» WHAT IS EXPECTED:
Before copying, set the pictures aside; then repeat every line below verbatim.
START SOURCE MATERIAL
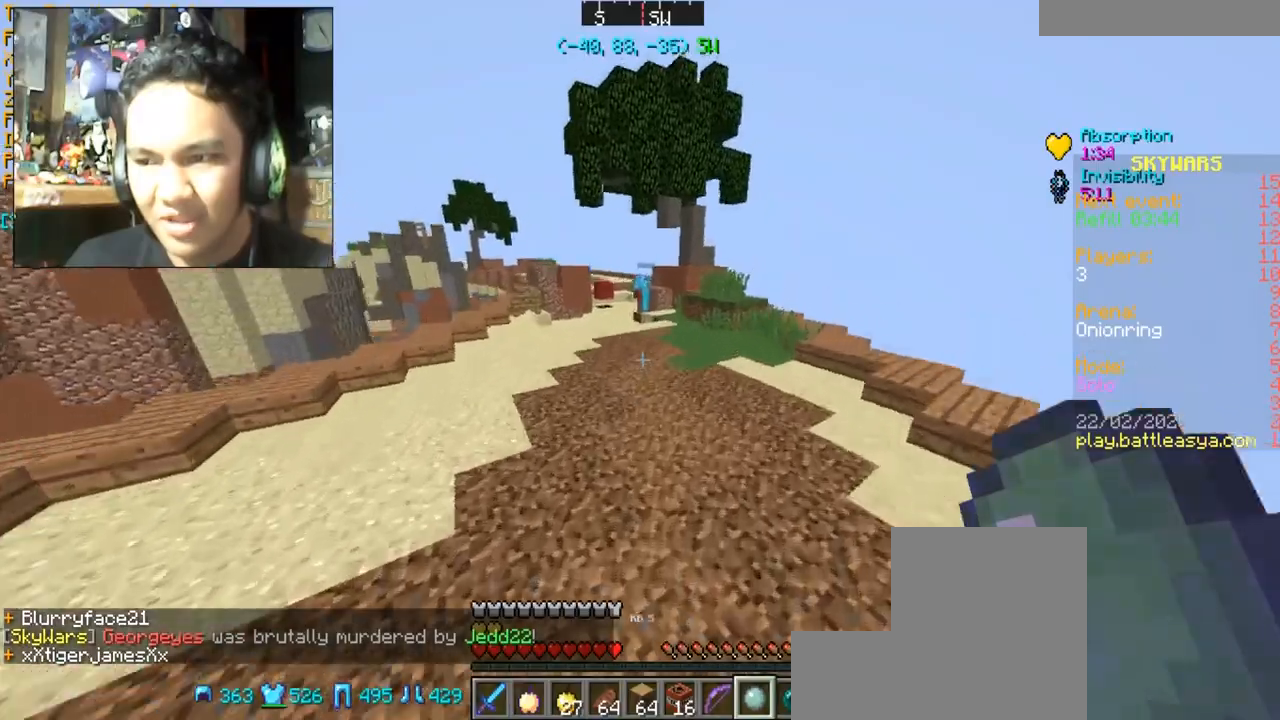
{"keys": ["d", "space", "w"], "mouse": [], "events": []}
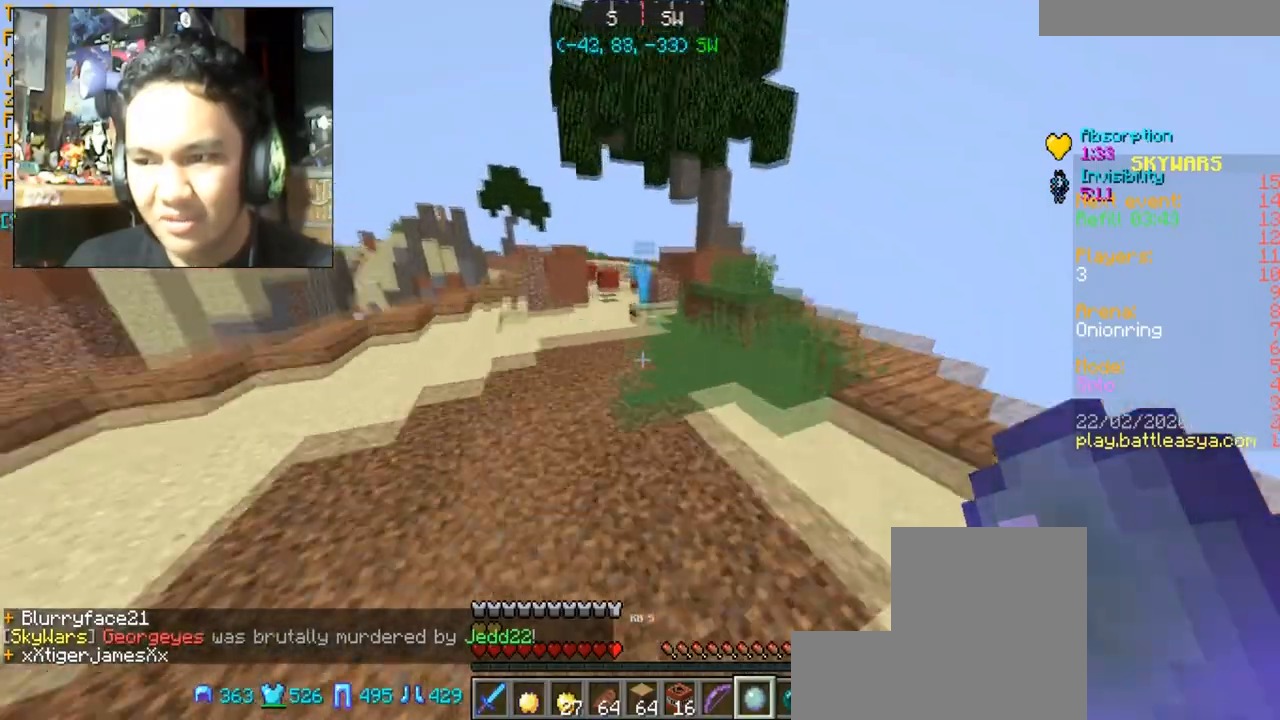
{"keys": ["w"], "mouse": [], "events": [[200, "d", "up"], [267, "space", "up"]]}
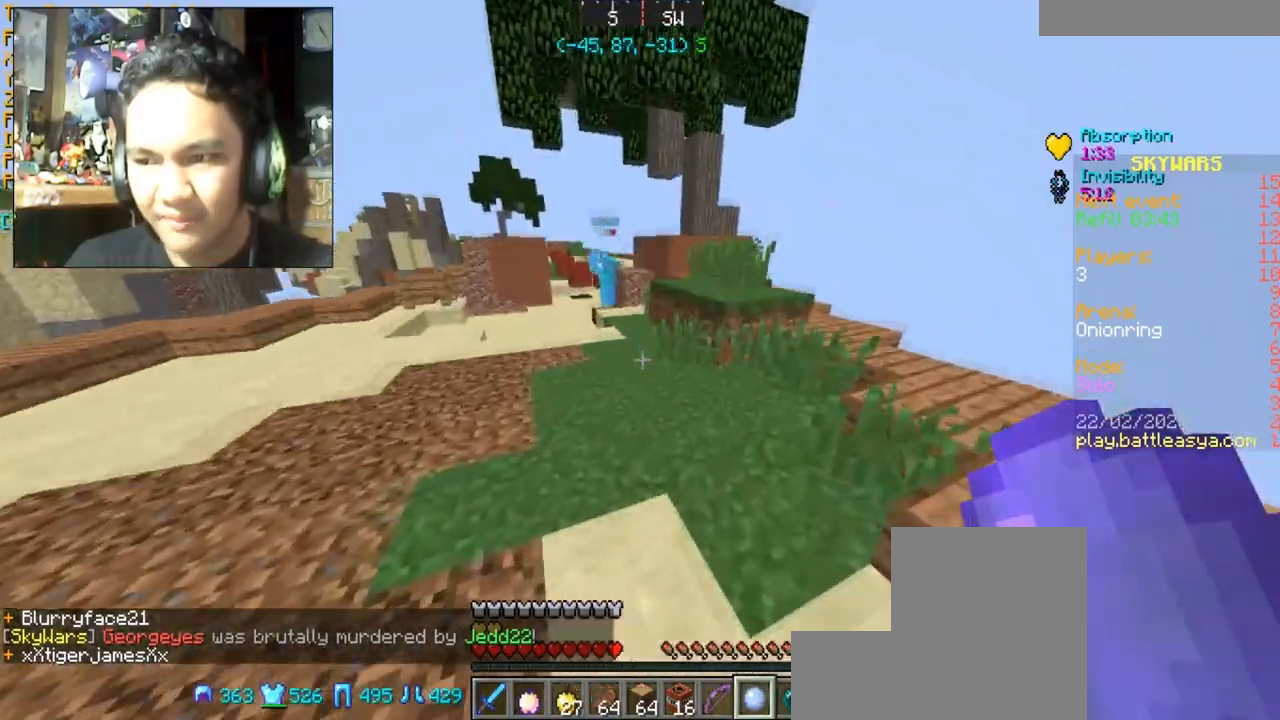
{"keys": ["w"], "mouse": [], "events": [[34, "space", "down"], [167, "d", "down"], [234, "space", "up"], [367, "d", "up"]]}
END SOURCE MATERIAL
» OUTPUT FOR THIS TASK:
{"keys": ["d", "space", "w"], "mouse": [], "events": []}
{"keys": ["w"], "mouse": [], "events": [[200, "d", "up"], [267, "space", "up"]]}
{"keys": ["w"], "mouse": [], "events": [[34, "space", "down"], [167, "d", "down"], [234, "space", "up"], [367, "d", "up"]]}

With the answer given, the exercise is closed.